Top of TASK INPUTS

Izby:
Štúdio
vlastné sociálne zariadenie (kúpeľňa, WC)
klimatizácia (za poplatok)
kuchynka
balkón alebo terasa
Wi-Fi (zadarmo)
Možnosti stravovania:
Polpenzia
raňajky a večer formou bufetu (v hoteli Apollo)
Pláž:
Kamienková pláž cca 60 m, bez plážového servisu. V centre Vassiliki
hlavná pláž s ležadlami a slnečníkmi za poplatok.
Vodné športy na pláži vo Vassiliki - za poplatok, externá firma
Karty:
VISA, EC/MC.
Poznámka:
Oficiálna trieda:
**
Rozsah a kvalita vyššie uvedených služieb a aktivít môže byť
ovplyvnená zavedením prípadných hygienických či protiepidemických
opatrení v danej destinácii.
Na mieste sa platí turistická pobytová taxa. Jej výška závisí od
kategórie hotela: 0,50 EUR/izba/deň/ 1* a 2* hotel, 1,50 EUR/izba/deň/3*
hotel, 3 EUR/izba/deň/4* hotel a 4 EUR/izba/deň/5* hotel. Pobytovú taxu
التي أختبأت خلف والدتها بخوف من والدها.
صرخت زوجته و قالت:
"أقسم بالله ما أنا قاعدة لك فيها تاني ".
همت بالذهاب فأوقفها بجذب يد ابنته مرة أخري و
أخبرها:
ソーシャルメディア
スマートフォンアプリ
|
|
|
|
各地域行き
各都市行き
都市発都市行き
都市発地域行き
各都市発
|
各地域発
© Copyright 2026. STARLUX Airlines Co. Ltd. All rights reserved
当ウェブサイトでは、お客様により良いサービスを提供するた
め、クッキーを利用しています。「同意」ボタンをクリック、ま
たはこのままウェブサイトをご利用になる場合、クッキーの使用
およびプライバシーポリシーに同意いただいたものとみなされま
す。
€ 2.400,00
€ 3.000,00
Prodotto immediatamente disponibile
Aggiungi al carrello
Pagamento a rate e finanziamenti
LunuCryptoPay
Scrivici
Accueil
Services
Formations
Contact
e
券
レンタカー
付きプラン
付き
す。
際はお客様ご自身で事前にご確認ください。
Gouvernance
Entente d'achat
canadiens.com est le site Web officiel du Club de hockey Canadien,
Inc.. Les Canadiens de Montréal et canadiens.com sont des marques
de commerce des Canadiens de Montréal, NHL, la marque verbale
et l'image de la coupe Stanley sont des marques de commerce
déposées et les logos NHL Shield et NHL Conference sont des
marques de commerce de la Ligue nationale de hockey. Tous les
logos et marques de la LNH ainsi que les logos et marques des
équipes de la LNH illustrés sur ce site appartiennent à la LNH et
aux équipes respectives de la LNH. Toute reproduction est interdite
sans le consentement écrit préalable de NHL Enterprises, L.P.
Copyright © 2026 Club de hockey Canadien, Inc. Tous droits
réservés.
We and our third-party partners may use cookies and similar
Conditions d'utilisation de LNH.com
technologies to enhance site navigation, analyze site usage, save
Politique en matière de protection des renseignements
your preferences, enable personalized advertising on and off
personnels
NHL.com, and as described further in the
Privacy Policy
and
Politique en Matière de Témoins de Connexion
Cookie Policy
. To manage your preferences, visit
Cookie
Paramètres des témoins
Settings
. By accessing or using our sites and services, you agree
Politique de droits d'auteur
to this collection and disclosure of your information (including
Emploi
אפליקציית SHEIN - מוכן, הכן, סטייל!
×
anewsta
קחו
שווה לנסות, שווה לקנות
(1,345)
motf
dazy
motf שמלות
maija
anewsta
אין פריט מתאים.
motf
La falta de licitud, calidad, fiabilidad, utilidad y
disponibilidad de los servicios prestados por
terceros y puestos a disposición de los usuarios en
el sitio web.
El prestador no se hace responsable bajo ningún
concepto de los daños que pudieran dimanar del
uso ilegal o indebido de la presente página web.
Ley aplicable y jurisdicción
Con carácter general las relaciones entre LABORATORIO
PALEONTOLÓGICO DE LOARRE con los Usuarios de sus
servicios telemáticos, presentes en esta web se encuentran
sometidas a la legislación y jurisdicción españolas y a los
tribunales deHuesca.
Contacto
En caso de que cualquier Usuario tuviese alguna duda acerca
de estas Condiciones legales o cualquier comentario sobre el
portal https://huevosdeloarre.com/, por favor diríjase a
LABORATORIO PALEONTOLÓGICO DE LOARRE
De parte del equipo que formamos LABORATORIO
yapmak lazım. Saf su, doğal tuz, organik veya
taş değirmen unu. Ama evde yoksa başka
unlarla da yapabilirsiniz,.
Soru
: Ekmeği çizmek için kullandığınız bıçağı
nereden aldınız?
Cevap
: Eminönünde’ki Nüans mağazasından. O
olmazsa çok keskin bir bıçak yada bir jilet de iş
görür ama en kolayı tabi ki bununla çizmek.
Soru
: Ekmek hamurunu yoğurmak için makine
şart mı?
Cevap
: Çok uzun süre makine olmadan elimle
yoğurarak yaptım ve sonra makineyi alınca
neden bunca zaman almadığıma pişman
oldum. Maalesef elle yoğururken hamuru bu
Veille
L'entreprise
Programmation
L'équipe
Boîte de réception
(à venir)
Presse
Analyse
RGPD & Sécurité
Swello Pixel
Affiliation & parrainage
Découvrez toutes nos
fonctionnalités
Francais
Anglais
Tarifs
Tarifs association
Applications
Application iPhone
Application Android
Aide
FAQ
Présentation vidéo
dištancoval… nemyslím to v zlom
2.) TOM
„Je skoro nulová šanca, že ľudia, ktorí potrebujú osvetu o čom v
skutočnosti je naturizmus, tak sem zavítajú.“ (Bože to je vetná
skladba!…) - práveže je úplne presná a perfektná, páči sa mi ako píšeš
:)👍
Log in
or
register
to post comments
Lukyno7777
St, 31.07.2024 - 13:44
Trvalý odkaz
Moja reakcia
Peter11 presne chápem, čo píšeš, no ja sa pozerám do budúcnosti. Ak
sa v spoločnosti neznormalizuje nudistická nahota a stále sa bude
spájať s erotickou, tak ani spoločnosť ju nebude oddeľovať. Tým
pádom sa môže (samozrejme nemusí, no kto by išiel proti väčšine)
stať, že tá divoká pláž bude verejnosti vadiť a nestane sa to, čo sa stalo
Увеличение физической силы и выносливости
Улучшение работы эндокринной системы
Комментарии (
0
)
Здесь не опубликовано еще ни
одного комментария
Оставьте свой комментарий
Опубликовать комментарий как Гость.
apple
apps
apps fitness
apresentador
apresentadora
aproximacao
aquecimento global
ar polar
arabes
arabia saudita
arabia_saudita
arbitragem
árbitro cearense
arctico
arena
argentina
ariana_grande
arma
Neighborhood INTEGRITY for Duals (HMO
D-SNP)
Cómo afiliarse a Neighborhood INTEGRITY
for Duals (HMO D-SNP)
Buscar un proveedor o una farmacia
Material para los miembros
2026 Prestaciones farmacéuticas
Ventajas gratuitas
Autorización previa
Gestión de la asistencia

Bottom of TASK INPUTS

TASK INSTRUCTIONS: Restate the material above exactly, leaving nothing out.

ANSWER FOR THIS EXERCISE:
Izby:
Štúdio
vlastné sociálne zariadenie (kúpeľňa, WC)
klimatizácia (za poplatok)
kuchynka
balkón alebo terasa
Wi-Fi (zadarmo)
Možnosti stravovania:
Polpenzia
raňajky a večer formou bufetu (v hoteli Apollo)
Pláž:
Kamienková pláž cca 60 m, bez plážového servisu. V centre Vassiliki
hlavná pláž s ležadlami a slnečníkmi za poplatok.
Vodné športy na pláži vo Vassiliki - za poplatok, externá firma
Karty:
VISA, EC/MC.
Poznámka:
Oficiálna trieda:
**
Rozsah a kvalita vyššie uvedených služieb a aktivít môže byť
ovplyvnená zavedením prípadných hygienických či protiepidemických
opatrení v danej destinácii.
Na mieste sa platí turistická pobytová taxa. Jej výška závisí od
kategórie hotela: 0,50 EUR/izba/deň/ 1* a 2* hotel, 1,50 EUR/izba/deň/3*
hotel, 3 EUR/izba/deň/4* hotel a 4 EUR/izba/deň/5* hotel. Pobytovú taxu
التي أختبأت خلف والدتها بخوف من والدها.
صرخت زوجته و قالت:
"أقسم بالله ما أنا قاعدة لك فيها تاني ".
همت بالذهاب فأوقفها بجذب يد ابنته مرة أخري و
أخبرها:
ソーシャルメディア
スマートフォンアプリ
|
|
|
|
各地域行き
各都市行き
都市発都市行き
都市発地域行き
各都市発
|
各地域発
© Copyright 2026. STARLUX Airlines Co. Ltd. All rights reserved
当ウェブサイトでは、お客様により良いサービスを提供するた
め、クッキーを利用しています。「同意」ボタンをクリック、ま
たはこのままウェブサイトをご利用になる場合、クッキーの使用
およびプライバシーポリシーに同意いただいたものとみなされま
す。
€ 2.400,00
€ 3.000,00
Prodotto immediatamente disponibile
Aggiungi al carrello
Pagamento a rate e finanziamenti
LunuCryptoPay
Scrivici
Accueil
Services
Formations
Contact
e
券
レンタカー
付きプラン
付き
す。
際はお客様ご自身で事前にご確認ください。
Gouvernance
Entente d'achat
canadiens.com est le site Web officiel du Club de hockey Canadien,
Inc.. Les Canadiens de Montréal et canadiens.com sont des marques
de commerce des Canadiens de Montréal, NHL, la marque verbale
et l'image de la coupe Stanley sont des marques de commerce
déposées et les logos NHL Shield et NHL Conference sont des
marques de commerce de la Ligue nationale de hockey. Tous les
logos et marques de la LNH ainsi que les logos et marques des
équipes de la LNH illustrés sur ce site appartiennent à la LNH et
aux équipes respectives de la LNH. Toute reproduction est interdite
sans le consentement écrit préalable de NHL Enterprises, L.P.
Copyright © 2026 Club de hockey Canadien, Inc. Tous droits
réservés.
We and our third-party partners may use cookies and similar
Conditions d'utilisation de LNH.com
technologies to enhance site navigation, analyze site usage, save
Politique en matière de protection des renseignements
your preferences, enable personalized advertising on and off
personnels
NHL.com, and as described further in the
Privacy Policy
and
Politique en Matière de Témoins de Connexion
Cookie Policy
. To manage your preferences, visit
Cookie
Paramètres des témoins
Settings
. By accessing or using our sites and services, you agree
Politique de droits d'auteur
to this collection and disclosure of your information (including
Emploi
אפליקציית SHEIN - מוכן, הכן, סטייל!
×
anewsta
קחו
שווה לנסות, שווה לקנות
(1,345)
motf
dazy
motf שמלות
maija
anewsta
אין פריט מתאים.
motf
La falta de licitud, calidad, fiabilidad, utilidad y
disponibilidad de los servicios prestados por
terceros y puestos a disposición de los usuarios en
el sitio web.
El prestador no se hace responsable bajo ningún
concepto de los daños que pudieran dimanar del
uso ilegal o indebido de la presente página web.
Ley aplicable y jurisdicción
Con carácter general las relaciones entre LABORATORIO
PALEONTOLÓGICO DE LOARRE con los Usuarios de sus
servicios telemáticos, presentes en esta web se encuentran
sometidas a la legislación y jurisdicción españolas y a los
tribunales deHuesca.
Contacto
En caso de que cualquier Usuario tuviese alguna duda acerca
de estas Condiciones legales o cualquier comentario sobre el
portal https://huevosdeloarre.com/, por favor diríjase a
LABORATORIO PALEONTOLÓGICO DE LOARRE
De parte del equipo que formamos LABORATORIO
yapmak lazım. Saf su, doğal tuz, organik veya
taş değirmen unu. Ama evde yoksa başka
unlarla da yapabilirsiniz,.
Soru
: Ekmeği çizmek için kullandığınız bıçağı
nereden aldınız?
Cevap
: Eminönünde’ki Nüans mağazasından. O
olmazsa çok keskin bir bıçak yada bir jilet de iş
görür ama en kolayı tabi ki bununla çizmek.
Soru
: Ekmek hamurunu yoğurmak için makine
şart mı?
Cevap
: Çok uzun süre makine olmadan elimle
yoğurarak yaptım ve sonra makineyi alınca
neden bunca zaman almadığıma pişman
oldum. Maalesef elle yoğururken hamuru bu
Veille
L'entreprise
Programmation
L'équipe
Boîte de réception
(à venir)
Presse
Analyse
RGPD & Sécurité
Swello Pixel
Affiliation & parrainage
Découvrez toutes nos
fonctionnalités
Francais
Anglais
Tarifs
Tarifs association
Applications
Application iPhone
Application Android
Aide
FAQ
Présentation vidéo
dištancoval… nemyslím to v zlom
2.) TOM
„Je skoro nulová šanca, že ľudia, ktorí potrebujú osvetu o čom v
skutočnosti je naturizmus, tak sem zavítajú.“ (Bože to je vetná
skladba!…) - práveže je úplne presná a perfektná, páči sa mi ako píšeš
:)👍
Log in
or
register
to post comments
Lukyno7777
St, 31.07.2024 - 13:44
Trvalý odkaz
Moja reakcia
Peter11 presne chápem, čo píšeš, no ja sa pozerám do budúcnosti. Ak
sa v spoločnosti neznormalizuje nudistická nahota a stále sa bude
spájať s erotickou, tak ani spoločnosť ju nebude oddeľovať. Tým
pádom sa môže (samozrejme nemusí, no kto by išiel proti väčšine)
stať, že tá divoká pláž bude verejnosti vadiť a nestane sa to, čo sa stalo
Увеличение физической силы и выносливости
Улучшение работы эндокринной системы
Комментарии (
0
)
Здесь не опубликовано еще ни
одного комментария
Оставьте свой комментарий
Опубликовать комментарий как Гость.
apple
apps
apps fitness
apresentador
apresentadora
aproximacao
aquecimento global
ar polar
arabes
arabia saudita
arabia_saudita
arbitragem
árbitro cearense
arctico
arena
argentina
ariana_grande
arma
Neighborhood INTEGRITY for Duals (HMO
D-SNP)
Cómo afiliarse a Neighborhood INTEGRITY
for Duals (HMO D-SNP)
Buscar un proveedor o una farmacia
Material para los miembros
2026 Prestaciones farmacéuticas
Ventajas gratuitas
Autorización previa
Gestión de la asistencia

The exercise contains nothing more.